• **Exercise brief**
Say how many lines of the material include "moved". Give the number without any other text.
Supplied data below:
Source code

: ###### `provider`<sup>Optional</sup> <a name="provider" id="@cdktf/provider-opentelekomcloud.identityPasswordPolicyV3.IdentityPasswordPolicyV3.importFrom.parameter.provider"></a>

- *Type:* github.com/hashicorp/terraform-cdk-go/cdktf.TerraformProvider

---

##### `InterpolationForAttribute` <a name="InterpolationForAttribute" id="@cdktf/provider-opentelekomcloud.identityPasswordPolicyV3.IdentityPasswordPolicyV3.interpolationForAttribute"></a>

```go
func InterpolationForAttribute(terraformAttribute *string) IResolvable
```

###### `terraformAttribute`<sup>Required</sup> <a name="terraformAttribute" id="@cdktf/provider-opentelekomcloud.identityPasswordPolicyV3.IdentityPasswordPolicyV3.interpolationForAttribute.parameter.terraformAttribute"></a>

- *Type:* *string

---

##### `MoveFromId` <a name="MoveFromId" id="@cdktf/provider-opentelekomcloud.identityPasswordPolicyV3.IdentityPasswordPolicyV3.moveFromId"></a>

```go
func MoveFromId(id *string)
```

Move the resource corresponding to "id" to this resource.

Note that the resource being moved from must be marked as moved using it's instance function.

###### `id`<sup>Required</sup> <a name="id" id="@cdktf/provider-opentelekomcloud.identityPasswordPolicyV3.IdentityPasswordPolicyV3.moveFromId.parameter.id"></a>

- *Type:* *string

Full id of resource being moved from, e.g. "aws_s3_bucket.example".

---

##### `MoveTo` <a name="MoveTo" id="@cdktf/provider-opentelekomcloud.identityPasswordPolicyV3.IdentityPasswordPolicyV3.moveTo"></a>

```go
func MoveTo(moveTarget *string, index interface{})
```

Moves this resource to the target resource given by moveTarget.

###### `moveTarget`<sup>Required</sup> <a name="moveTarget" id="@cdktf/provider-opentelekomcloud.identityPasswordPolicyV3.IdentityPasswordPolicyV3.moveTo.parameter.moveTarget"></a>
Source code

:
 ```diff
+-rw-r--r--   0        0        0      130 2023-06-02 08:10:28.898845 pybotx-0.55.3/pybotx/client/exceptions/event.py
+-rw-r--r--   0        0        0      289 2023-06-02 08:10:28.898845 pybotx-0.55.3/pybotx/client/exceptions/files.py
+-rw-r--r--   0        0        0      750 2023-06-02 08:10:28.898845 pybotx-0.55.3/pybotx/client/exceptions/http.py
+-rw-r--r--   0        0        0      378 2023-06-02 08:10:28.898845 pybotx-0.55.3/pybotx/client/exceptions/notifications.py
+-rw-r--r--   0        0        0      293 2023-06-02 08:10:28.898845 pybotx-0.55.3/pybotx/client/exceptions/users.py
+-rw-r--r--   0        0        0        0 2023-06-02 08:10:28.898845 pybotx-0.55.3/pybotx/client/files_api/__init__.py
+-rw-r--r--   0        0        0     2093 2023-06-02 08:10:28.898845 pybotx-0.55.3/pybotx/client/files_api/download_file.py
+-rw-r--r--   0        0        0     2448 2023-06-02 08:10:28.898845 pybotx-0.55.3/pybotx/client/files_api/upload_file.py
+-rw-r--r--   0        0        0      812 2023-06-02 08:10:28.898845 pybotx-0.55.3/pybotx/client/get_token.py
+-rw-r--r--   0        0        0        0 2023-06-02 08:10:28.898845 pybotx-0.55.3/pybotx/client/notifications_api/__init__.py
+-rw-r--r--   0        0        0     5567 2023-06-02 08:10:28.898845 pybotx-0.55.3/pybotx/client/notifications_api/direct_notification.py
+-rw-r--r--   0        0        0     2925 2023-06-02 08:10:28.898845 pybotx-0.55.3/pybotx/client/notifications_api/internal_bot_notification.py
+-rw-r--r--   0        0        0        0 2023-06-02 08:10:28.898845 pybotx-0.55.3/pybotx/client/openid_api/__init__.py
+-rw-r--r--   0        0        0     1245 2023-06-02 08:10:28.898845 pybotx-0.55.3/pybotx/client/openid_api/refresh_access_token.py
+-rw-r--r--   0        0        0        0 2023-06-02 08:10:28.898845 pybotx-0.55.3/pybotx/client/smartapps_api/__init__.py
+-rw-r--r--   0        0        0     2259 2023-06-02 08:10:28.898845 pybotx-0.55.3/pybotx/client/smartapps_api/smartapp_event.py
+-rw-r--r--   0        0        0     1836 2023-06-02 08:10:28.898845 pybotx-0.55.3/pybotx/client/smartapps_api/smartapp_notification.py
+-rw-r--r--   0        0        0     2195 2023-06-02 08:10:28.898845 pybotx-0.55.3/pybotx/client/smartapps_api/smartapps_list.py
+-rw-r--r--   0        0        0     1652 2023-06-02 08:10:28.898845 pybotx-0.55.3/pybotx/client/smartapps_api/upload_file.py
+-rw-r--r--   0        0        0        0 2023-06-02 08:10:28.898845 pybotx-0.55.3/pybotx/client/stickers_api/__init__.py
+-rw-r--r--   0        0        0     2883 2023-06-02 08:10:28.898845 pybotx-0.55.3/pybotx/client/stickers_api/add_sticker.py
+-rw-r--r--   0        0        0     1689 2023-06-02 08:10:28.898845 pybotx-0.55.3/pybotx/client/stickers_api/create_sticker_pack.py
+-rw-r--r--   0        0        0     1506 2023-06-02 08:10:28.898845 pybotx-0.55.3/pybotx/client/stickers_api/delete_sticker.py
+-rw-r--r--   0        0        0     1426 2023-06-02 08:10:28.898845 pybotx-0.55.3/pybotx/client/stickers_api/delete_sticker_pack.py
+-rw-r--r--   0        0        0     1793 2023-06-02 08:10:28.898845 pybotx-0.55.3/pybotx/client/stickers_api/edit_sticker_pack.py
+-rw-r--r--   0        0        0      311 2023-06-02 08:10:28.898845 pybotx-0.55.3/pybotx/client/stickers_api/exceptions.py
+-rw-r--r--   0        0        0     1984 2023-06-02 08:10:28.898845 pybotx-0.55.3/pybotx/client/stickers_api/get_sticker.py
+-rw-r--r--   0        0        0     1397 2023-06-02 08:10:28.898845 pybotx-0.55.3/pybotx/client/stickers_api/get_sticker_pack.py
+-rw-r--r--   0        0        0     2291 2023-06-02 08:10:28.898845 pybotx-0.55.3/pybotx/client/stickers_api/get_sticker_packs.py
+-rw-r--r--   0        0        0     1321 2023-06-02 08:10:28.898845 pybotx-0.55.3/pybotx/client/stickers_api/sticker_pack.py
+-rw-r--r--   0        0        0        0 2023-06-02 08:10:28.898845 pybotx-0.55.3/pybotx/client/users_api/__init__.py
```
End of Supplied data.
• **Task response**
2